▶ _TASK DIRECTIONS_
Everything from the line containing "Broad St (Specsaves) ( 31.19 % )" through the final line of the entries below should be repeated exactly, and nothing else.

▶ _DATASET_

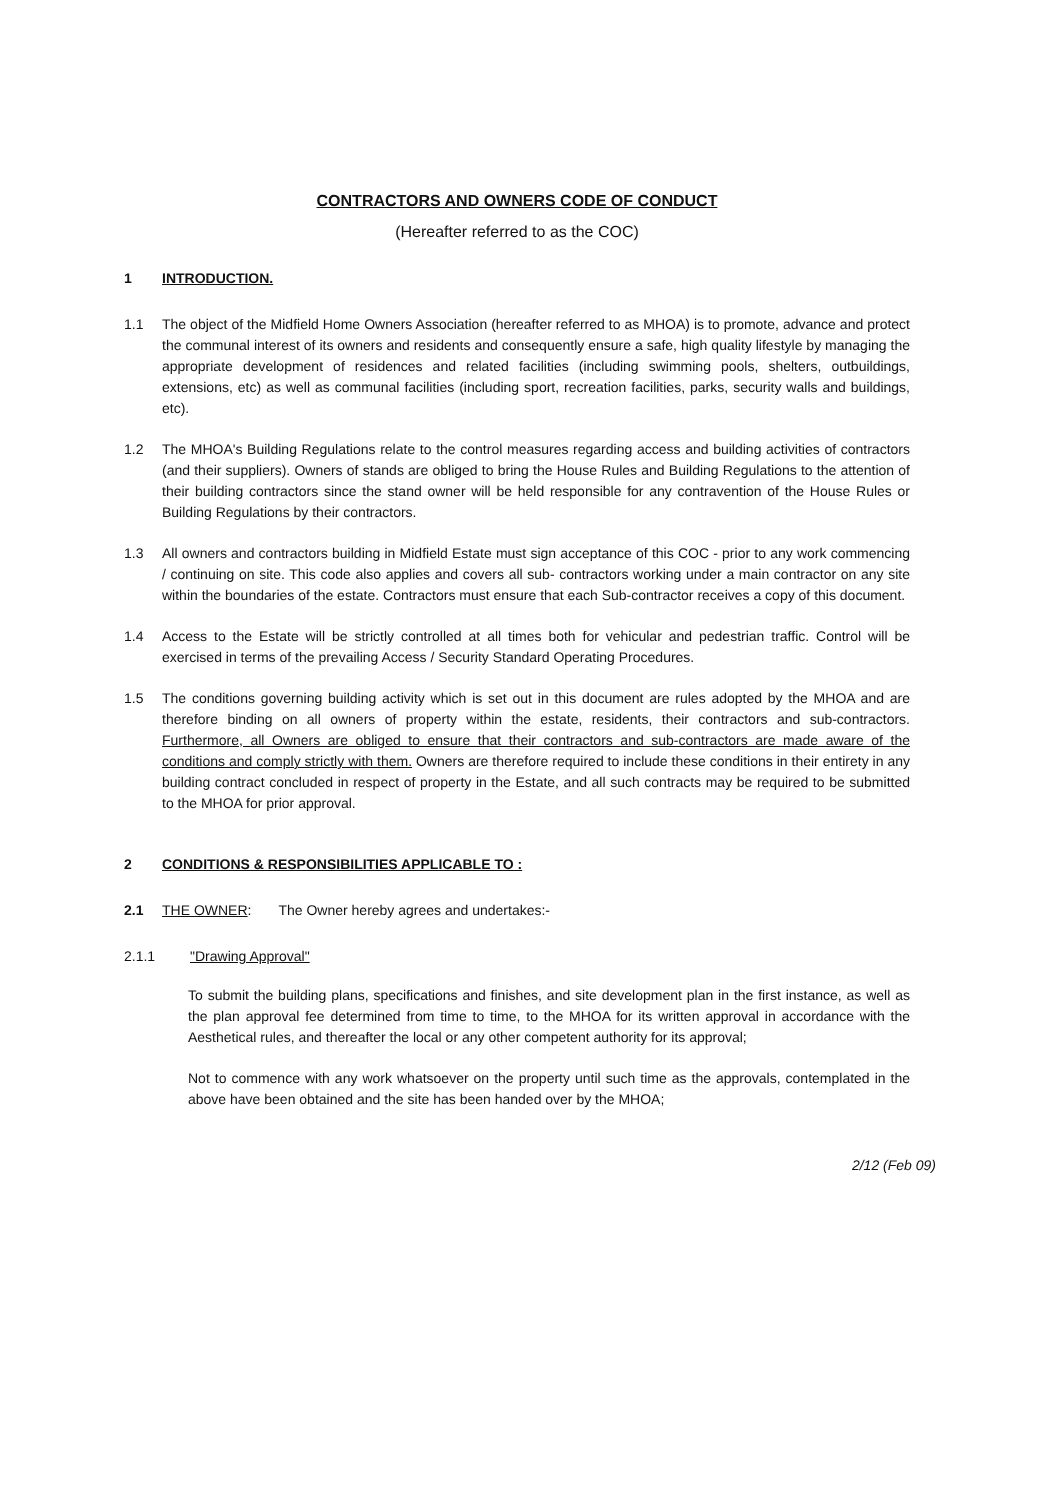CONTRACTORS AND OWNERS CODE OF CONDUCT
(Hereafter referred to as the COC)
1 INTRODUCTION.
1.1 The object of the Midfield Home Owners Association (hereafter referred to as MHOA) is to promote, advance and protect the communal interest of its owners and residents and consequently ensure a safe, high quality lifestyle by managing the appropriate development of residences and related facilities (including swimming pools, shelters, outbuildings, extensions, etc) as well as communal facilities (including sport, recreation facilities, parks, security walls and buildings, etc).
1.2 The MHOA's Building Regulations relate to the control measures regarding access and building activities of contractors (and their suppliers). Owners of stands are obliged to bring the House Rules and Building Regulations to the attention of their building contractors since the stand owner will be held responsible for any contravention of the House Rules or Building Regulations by their contractors.
1.3 All owners and contractors building in Midfield Estate must sign acceptance of this COC - prior to any work commencing / continuing on site. This code also applies and covers all sub- contractors working under a main contractor on any site within the boundaries of the estate. Contractors must ensure that each Sub-contractor receives a copy of this document.
1.4 Access to the Estate will be strictly controlled at all times both for vehicular and pedestrian traffic. Control will be exercised in terms of the prevailing Access / Security Standard Operating Procedures.
1.5 The conditions governing building activity which is set out in this document are rules adopted by the MHOA and are therefore binding on all owners of property within the estate, residents, their contractors and sub-contractors. Furthermore, all Owners are obliged to ensure that their contractors and sub-contractors are made aware of the conditions and comply strictly with them. Owners are therefore required to include these conditions in their entirety in any building contract concluded in respect of property in the Estate, and all such contracts may be required to be submitted to the MHOA for prior approval.
2 CONDITIONS & RESPONSIBILITIES APPLICABLE TO :
2.1 THE OWNER: The Owner hereby agrees and undertakes:-
2.1.1 "Drawing Approval"
To submit the building plans, specifications and finishes, and site development plan in the first instance, as well as the plan approval fee determined from time to time, to the MHOA for its written approval in accordance with the Aesthetical rules, and thereafter the local or any other competent authority for its approval;
Not to commence with any work whatsoever on the property until such time as the approvals, contemplated in the above have been obtained and the site has been handed over by the MHOA;
2/12 (Feb 09)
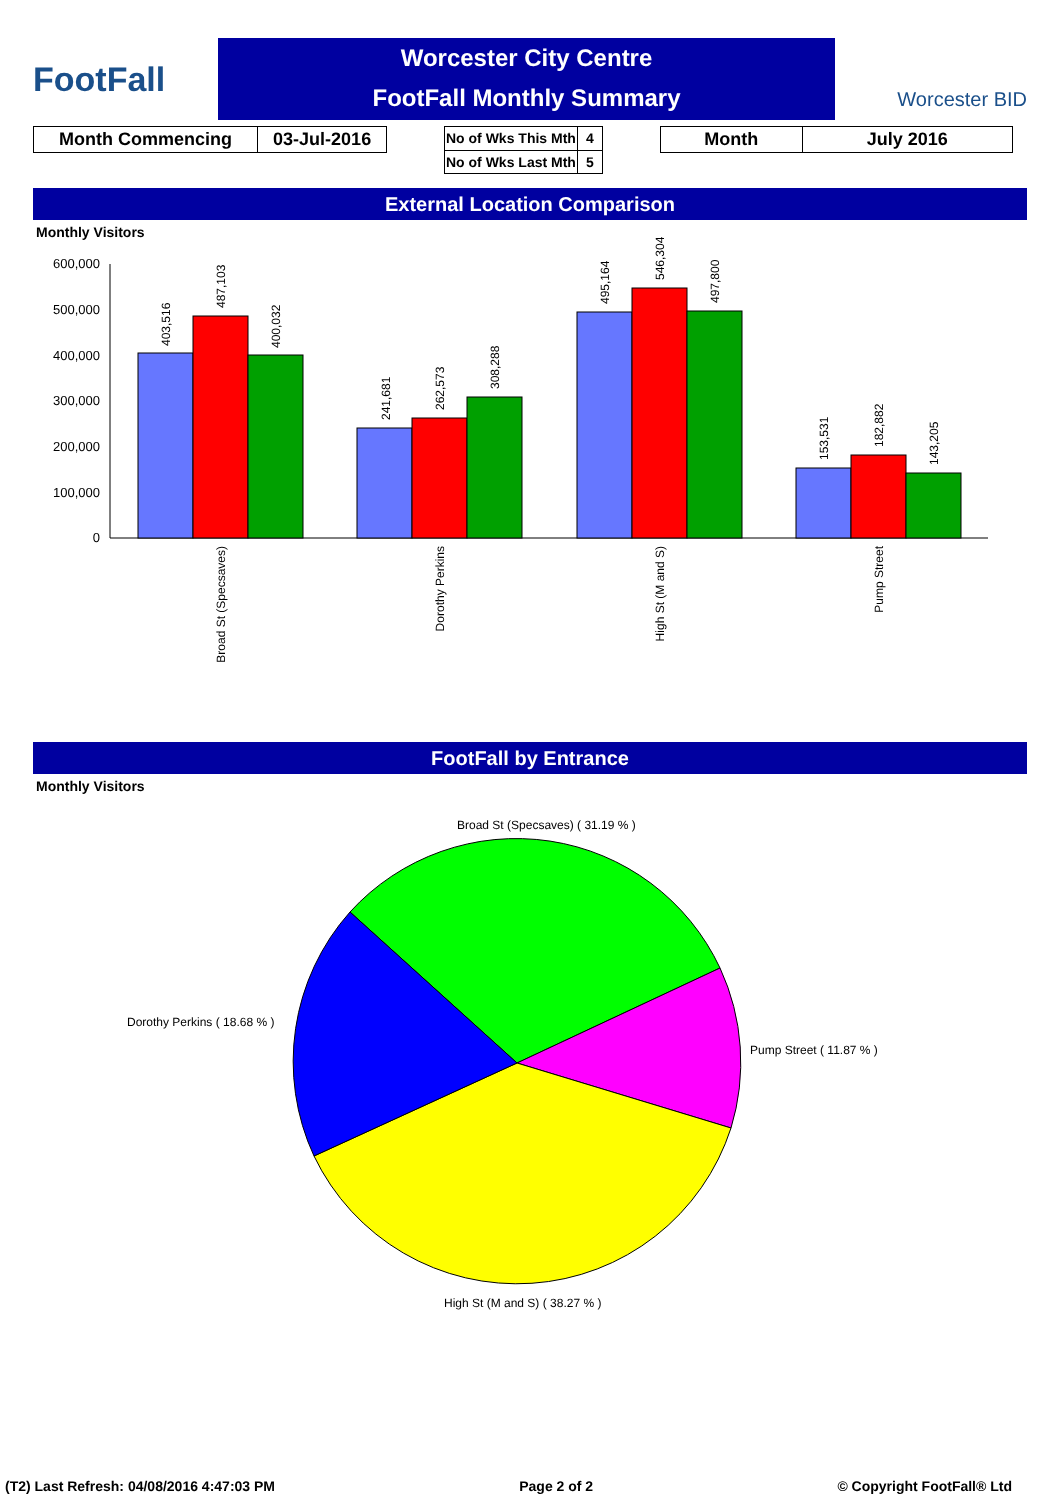FootFall
Worcester City Centre
FootFall Monthly Summary
Worcester BID
| Month Commencing | 03-Jul-2016 |
| No of Wks This Mth | 4 |
| No of Wks Last Mth | 5 |
| Month | July 2016 |
External Location Comparison
Monthly Visitors
600,000
500,000
400,000
300,000
200,000
100,000
0
403,516
487,103
400,032
241,681
262,573
308,288
495,164
546,304
497,800
153,531
182,882
143,205
Broad St (Specsaves)
Dorothy Perkins
High St (M and S)
Pump Street
FootFall by Entrance
Monthly Visitors
Broad St (Specsaves) ( 31.19 % )
Dorothy Perkins ( 18.68 % )
Pump Street ( 11.87 % )
High St (M and S) ( 38.27 % )
(T2) Last Refresh: 04/08/2016 4:47:03 PM Page 2 of 2 © Copyright FootFall® Ltd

▶ _FINISHED EXERCISE_
Broad St (Specsaves) ( 31.19 % )
Dorothy Perkins ( 18.68 % )
Pump Street ( 11.87 % )
High St (M and S) ( 38.27 % )
(T2) Last Refresh: 04/08/2016 4:47:03 PM Page 2 of 2 © Copyright FootFall® Ltd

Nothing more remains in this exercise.